At this point we could break the investments down into categories including both large and small corporations. These would involve firms both in the United States and Internationally.
You might include both short and long term bonds. More experienced investors will go for a mixture of options and futures. The investor has a limitless number of inroads. The best advisors will help you get the best assets together into a portfolio.
The Conservative Portfolio
We all know what inflation is, and the real goal of a conservative portfolio is to protect ourselves from this. In this portfolio you would see your investments hopefully holding their value. There might be a high level of current income from invested bonds. This would also provide long term growth from equities higher in overall quality.

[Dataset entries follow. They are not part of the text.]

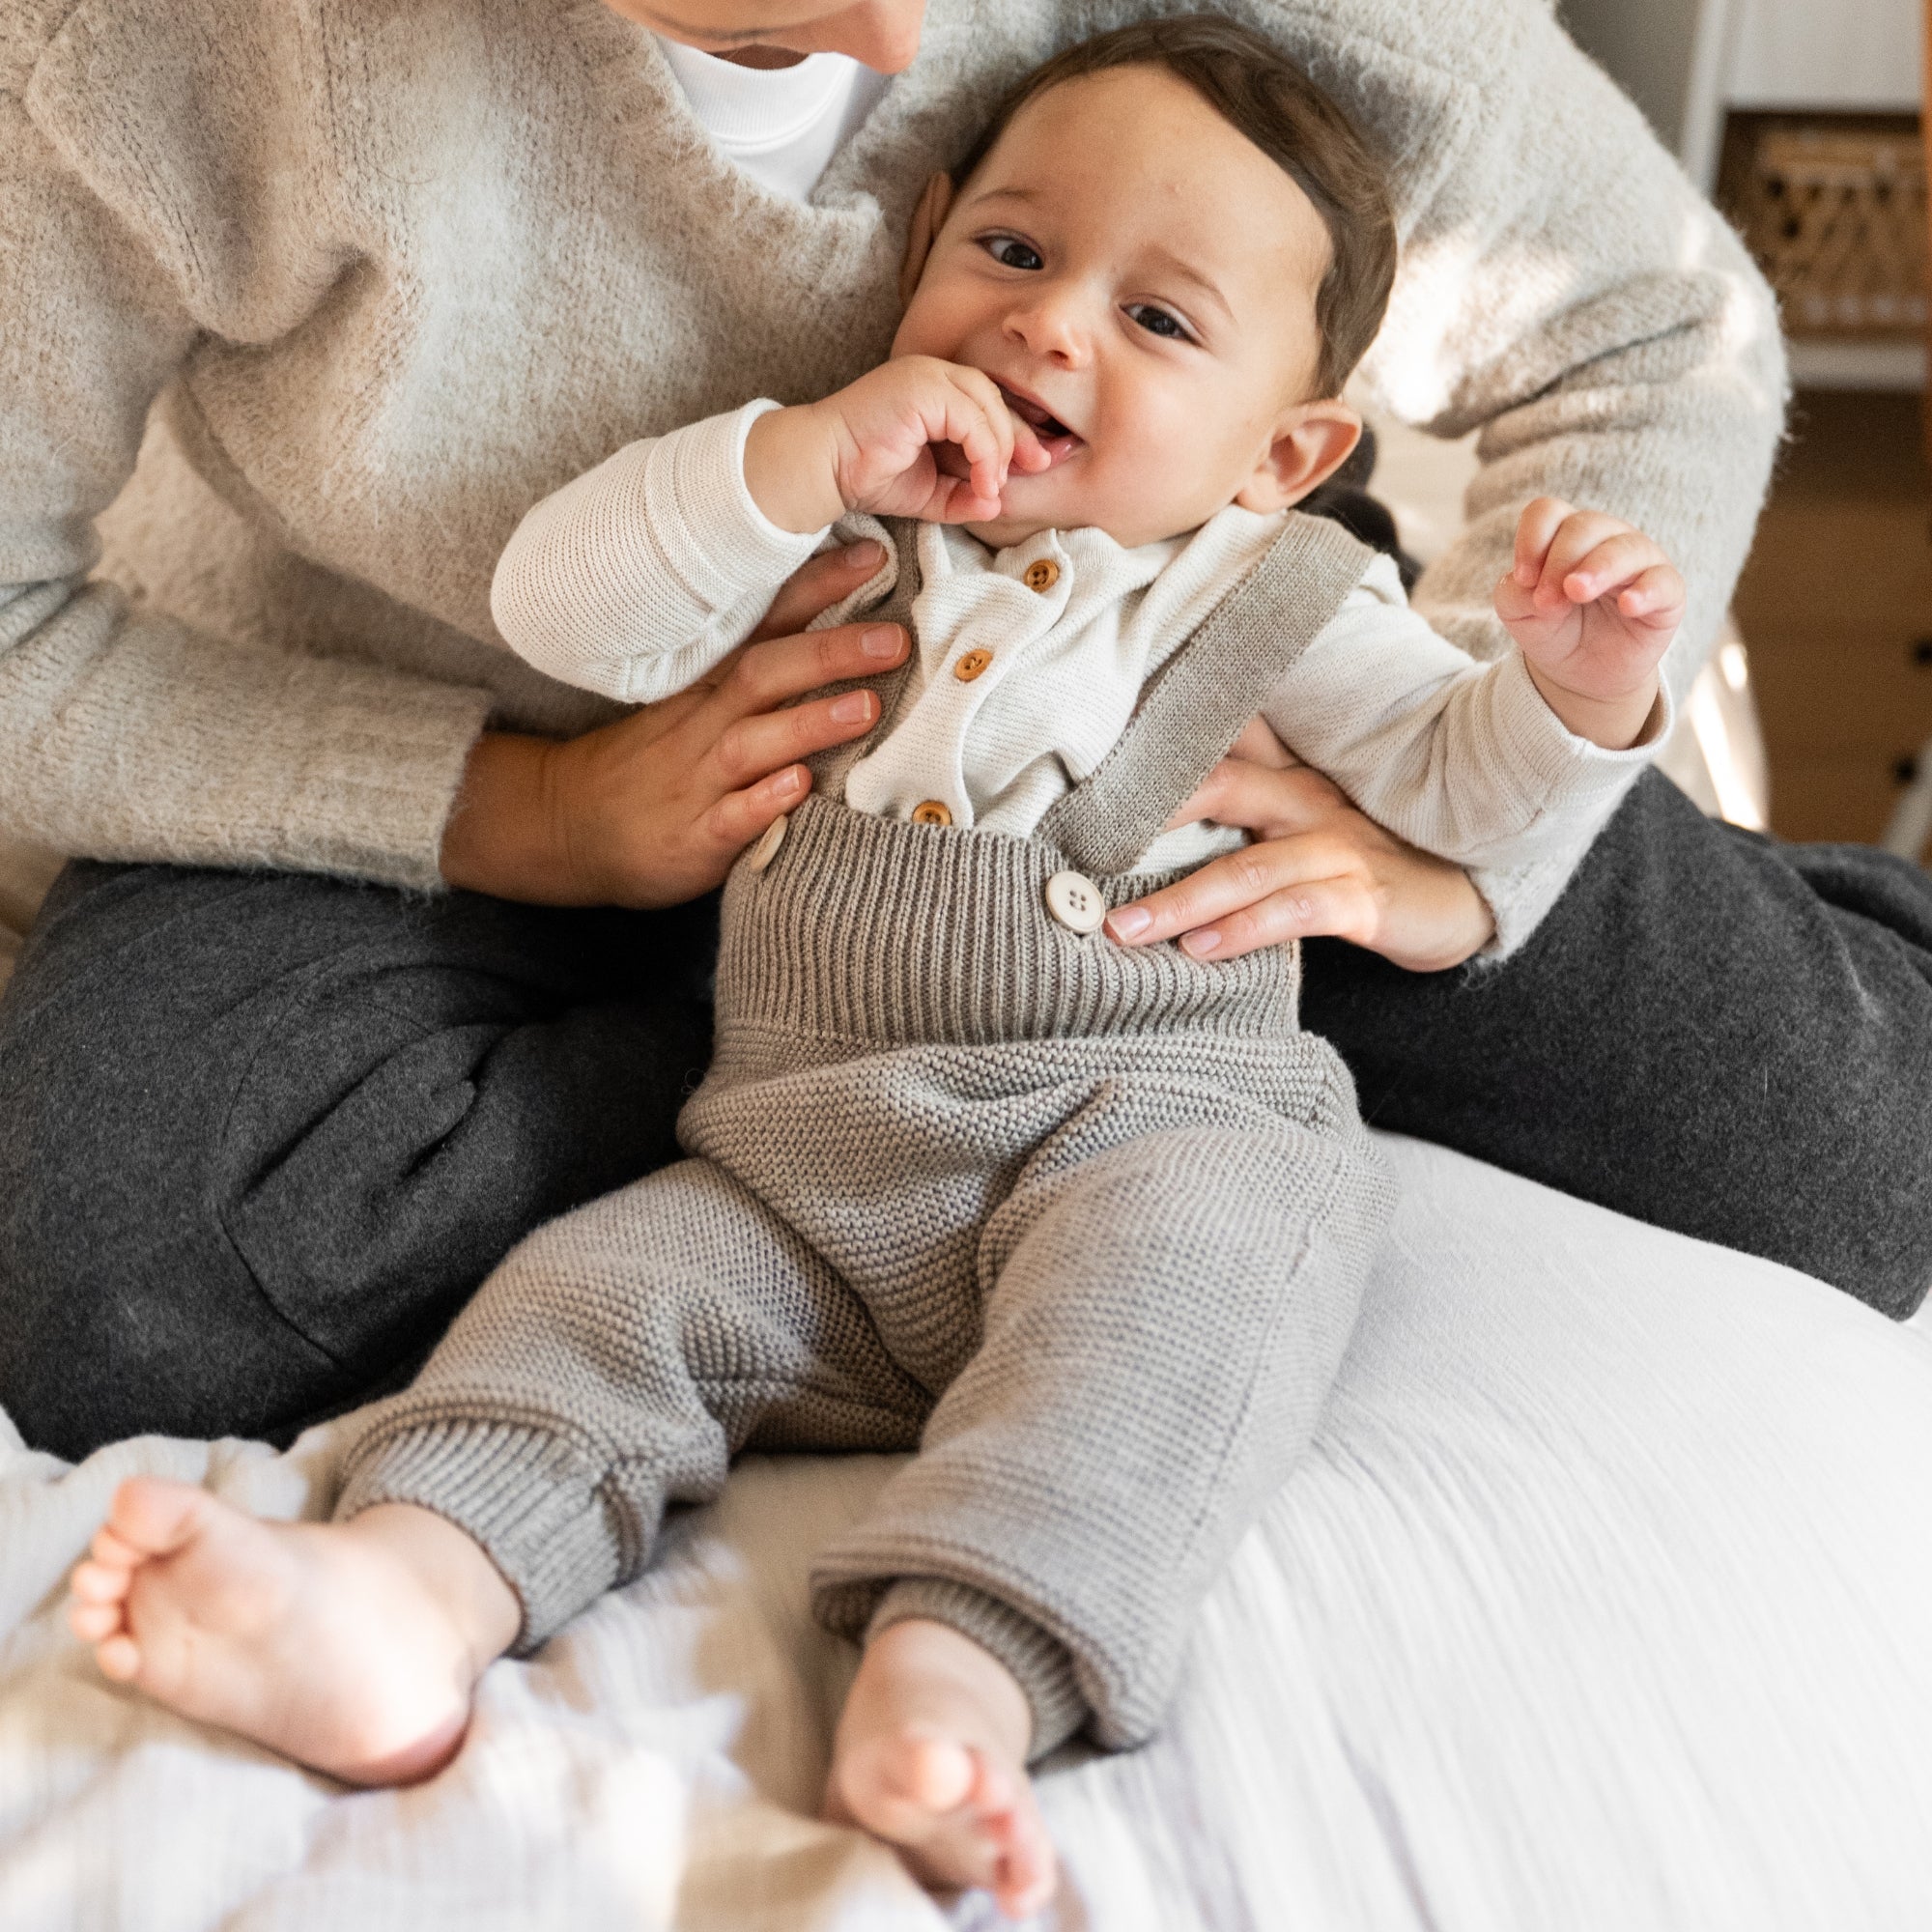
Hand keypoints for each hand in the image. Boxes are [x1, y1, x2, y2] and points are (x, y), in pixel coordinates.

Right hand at [440, 542, 908, 906]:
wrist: (569, 826)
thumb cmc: (653, 764)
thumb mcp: (695, 707)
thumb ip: (758, 676)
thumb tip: (842, 630)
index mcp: (708, 687)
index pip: (765, 624)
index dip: (816, 588)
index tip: (872, 555)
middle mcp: (703, 724)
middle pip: (763, 673)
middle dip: (829, 651)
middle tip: (894, 639)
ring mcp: (695, 781)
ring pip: (750, 742)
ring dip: (808, 722)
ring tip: (866, 707)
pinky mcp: (692, 838)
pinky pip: (729, 818)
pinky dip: (764, 802)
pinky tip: (799, 788)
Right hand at [745, 357, 1049, 532]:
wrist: (824, 468)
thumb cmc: (867, 475)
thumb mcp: (928, 491)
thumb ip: (963, 495)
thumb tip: (997, 504)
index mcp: (936, 390)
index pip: (990, 405)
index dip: (1016, 435)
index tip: (1036, 466)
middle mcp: (934, 374)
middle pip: (996, 400)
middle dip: (1019, 438)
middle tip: (1035, 470)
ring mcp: (927, 375)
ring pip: (988, 405)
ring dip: (1000, 450)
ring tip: (993, 487)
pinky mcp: (921, 387)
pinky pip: (971, 417)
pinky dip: (984, 451)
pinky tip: (982, 480)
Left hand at [1102, 721, 1494, 970]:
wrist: (1458, 901)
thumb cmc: (1360, 864)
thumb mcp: (1295, 827)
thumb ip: (1234, 816)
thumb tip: (1146, 826)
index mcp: (1286, 778)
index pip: (1216, 747)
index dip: (1154, 751)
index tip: (1084, 775)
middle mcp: (1307, 800)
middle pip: (1222, 787)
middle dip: (1151, 817)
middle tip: (1087, 849)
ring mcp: (1338, 847)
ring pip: (1246, 867)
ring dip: (1179, 902)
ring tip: (1124, 930)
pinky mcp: (1364, 898)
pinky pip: (1295, 910)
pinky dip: (1245, 930)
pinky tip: (1202, 950)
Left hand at [1493, 497, 1684, 747]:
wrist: (1581, 673)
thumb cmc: (1551, 629)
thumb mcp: (1520, 615)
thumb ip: (1515, 594)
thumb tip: (1535, 585)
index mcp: (1564, 536)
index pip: (1548, 513)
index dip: (1532, 539)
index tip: (1523, 579)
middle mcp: (1605, 539)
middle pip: (1584, 526)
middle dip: (1561, 560)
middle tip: (1546, 600)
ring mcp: (1640, 562)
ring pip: (1625, 548)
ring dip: (1598, 568)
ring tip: (1576, 592)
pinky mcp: (1666, 593)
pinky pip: (1663, 582)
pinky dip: (1645, 591)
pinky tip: (1627, 605)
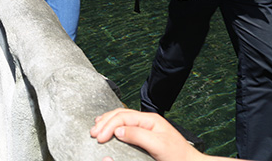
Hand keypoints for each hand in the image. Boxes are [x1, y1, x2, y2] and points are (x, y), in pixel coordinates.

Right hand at [90, 108, 214, 160]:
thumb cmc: (178, 156)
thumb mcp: (158, 146)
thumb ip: (138, 136)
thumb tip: (118, 130)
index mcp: (150, 119)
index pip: (123, 117)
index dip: (109, 125)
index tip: (99, 137)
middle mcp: (146, 120)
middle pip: (119, 115)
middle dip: (104, 123)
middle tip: (93, 134)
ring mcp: (144, 127)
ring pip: (120, 118)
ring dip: (106, 123)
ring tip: (95, 129)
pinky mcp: (143, 135)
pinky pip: (124, 126)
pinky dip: (112, 126)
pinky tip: (107, 130)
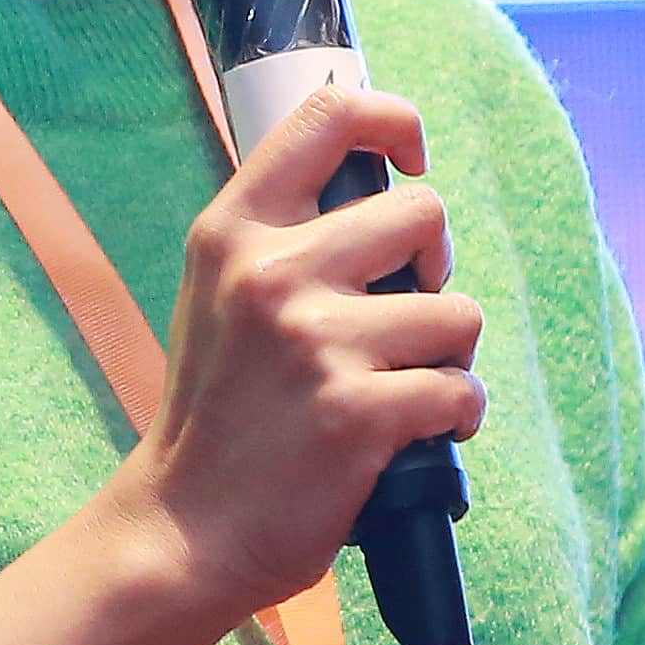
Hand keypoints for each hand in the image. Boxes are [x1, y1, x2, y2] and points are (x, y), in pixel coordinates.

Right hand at [106, 80, 482, 626]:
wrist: (183, 529)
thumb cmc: (217, 411)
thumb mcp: (218, 293)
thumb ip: (281, 236)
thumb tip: (381, 183)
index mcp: (234, 229)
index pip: (330, 115)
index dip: (395, 123)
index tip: (410, 163)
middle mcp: (273, 272)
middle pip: (423, 213)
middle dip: (434, 269)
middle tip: (405, 317)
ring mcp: (317, 342)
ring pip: (458, 312)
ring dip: (449, 356)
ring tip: (405, 387)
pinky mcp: (359, 413)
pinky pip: (461, 391)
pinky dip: (457, 417)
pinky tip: (418, 435)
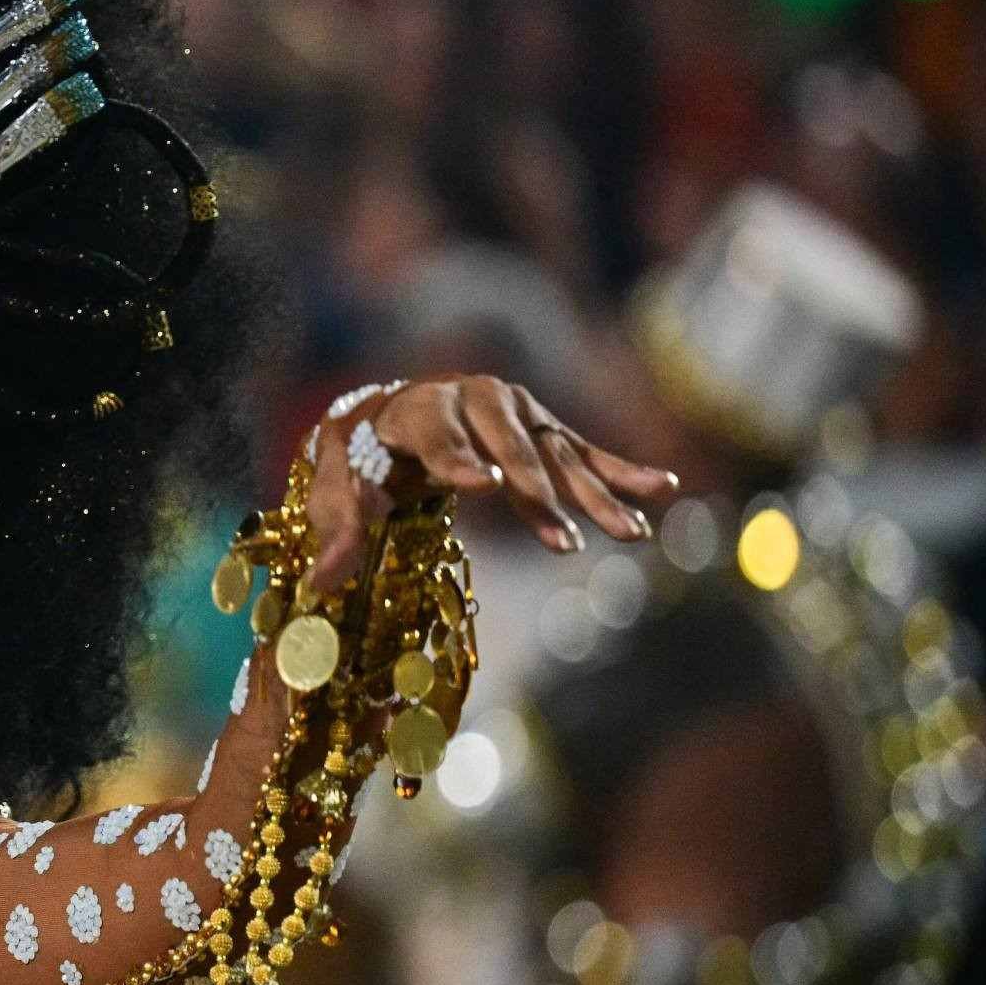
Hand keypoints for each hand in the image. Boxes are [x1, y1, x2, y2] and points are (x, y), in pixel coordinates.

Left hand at [303, 375, 677, 589]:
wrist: (382, 420)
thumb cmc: (356, 462)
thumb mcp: (337, 491)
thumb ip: (336, 534)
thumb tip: (322, 586)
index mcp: (413, 410)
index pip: (438, 436)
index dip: (460, 461)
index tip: (488, 485)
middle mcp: (468, 398)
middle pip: (508, 444)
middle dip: (538, 490)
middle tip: (563, 537)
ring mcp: (512, 410)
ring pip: (556, 452)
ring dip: (593, 494)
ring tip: (630, 533)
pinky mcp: (540, 425)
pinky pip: (585, 449)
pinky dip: (621, 469)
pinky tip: (663, 487)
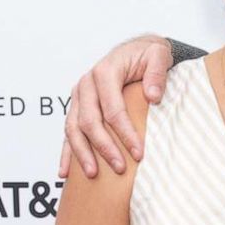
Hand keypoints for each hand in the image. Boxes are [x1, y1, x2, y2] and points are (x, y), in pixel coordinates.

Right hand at [58, 35, 173, 178]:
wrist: (136, 49)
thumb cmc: (147, 54)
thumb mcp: (158, 55)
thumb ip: (157, 73)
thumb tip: (153, 96)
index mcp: (104, 72)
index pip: (113, 109)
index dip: (125, 133)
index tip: (138, 153)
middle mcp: (86, 84)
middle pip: (89, 121)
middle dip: (104, 147)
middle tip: (120, 167)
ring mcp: (78, 96)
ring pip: (73, 128)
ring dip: (82, 153)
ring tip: (92, 174)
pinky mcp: (76, 106)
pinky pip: (68, 131)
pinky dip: (66, 152)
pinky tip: (65, 172)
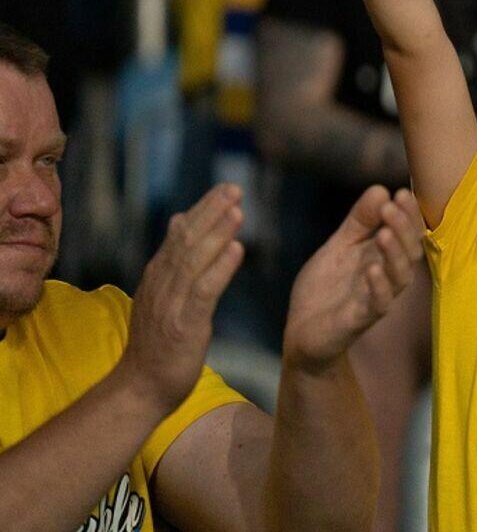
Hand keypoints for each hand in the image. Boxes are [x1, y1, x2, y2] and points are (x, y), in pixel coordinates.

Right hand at [117, 185, 245, 412]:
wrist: (140, 387)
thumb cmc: (157, 342)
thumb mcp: (162, 294)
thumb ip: (173, 260)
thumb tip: (180, 220)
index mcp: (158, 276)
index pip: (180, 234)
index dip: (203, 210)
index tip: (225, 188)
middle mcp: (162, 284)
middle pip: (186, 240)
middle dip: (211, 212)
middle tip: (234, 187)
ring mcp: (171, 304)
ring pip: (194, 261)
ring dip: (218, 233)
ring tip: (238, 210)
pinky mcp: (183, 325)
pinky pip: (203, 291)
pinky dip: (220, 268)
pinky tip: (237, 250)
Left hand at [283, 186, 421, 370]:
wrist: (302, 332)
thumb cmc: (325, 289)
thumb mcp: (339, 246)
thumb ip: (359, 221)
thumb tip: (381, 189)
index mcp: (382, 256)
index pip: (407, 232)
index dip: (408, 213)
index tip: (401, 192)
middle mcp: (386, 276)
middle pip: (409, 251)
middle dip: (404, 227)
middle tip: (392, 206)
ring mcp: (375, 298)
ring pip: (400, 277)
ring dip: (395, 253)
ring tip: (384, 232)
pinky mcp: (360, 319)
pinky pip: (378, 304)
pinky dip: (378, 286)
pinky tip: (372, 269)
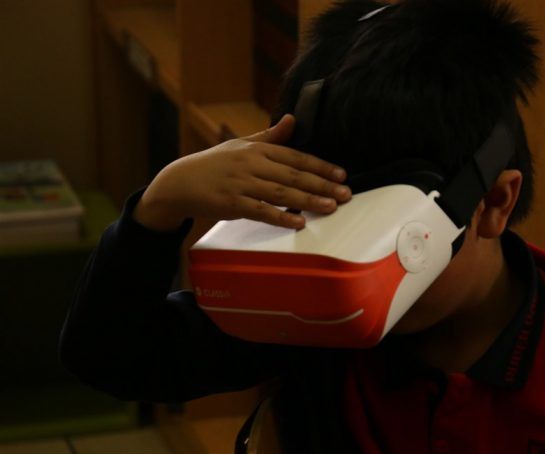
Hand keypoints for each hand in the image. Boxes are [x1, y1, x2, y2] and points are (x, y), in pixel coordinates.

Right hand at [133, 114, 350, 230]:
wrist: (180, 182)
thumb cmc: (215, 164)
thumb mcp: (242, 145)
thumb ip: (270, 136)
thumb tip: (292, 119)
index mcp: (257, 149)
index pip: (295, 157)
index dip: (320, 166)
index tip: (341, 174)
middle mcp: (251, 164)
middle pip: (293, 175)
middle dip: (322, 185)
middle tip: (345, 193)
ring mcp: (241, 184)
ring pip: (281, 193)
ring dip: (308, 200)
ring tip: (330, 206)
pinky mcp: (231, 204)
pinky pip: (260, 211)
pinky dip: (281, 217)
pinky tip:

So What are Portfolios All About?
If you’re familiar with the term ‘diversification’, then this will tell you all you need to know. Performance in each investment will vary over time, so if one tends to dip, then another might perform really well. You are diversifying so when one set of stocks goes down this won’t take out the entire portfolio etc. You are basically investing in different directions to help keep stability within the portfolio itself. Diversification is an important concept in the world of finance and many studies have been carried out to look at the long term effects more closely.
Spreading investments across differing markets reduces the risk of losses and is actually the financial world’s phrase for ‘common sense’. The investor isn’t putting all their eggs into one basket as the saying goes. The fact is if you have the money to invest in a portfolio, then you can take a methodical and sensible long term approach. Due diligence and good research are very important though! Remember the monetary value of each investment could influence the risk/reward ratio of the portfolio. This is called the asset allocation of the portfolio. There are also many investment opportunities in smaller companies and these generally tend to do well, so choose wisely. The wonderful thing about a portfolio is you can sit back and watch your own nest egg grow for the future.
Things to Note
When you hear the financial world referring to ‘the money market’ or ‘cash’, they are talking about three things. Firstly any short term – fixed investment. Secondly any monies in a savings account or a ‘certificate of deposit’, paying a much higher interest. There’s a plenty of extra information out there and you will certainly benefit with the help form a financial advisor.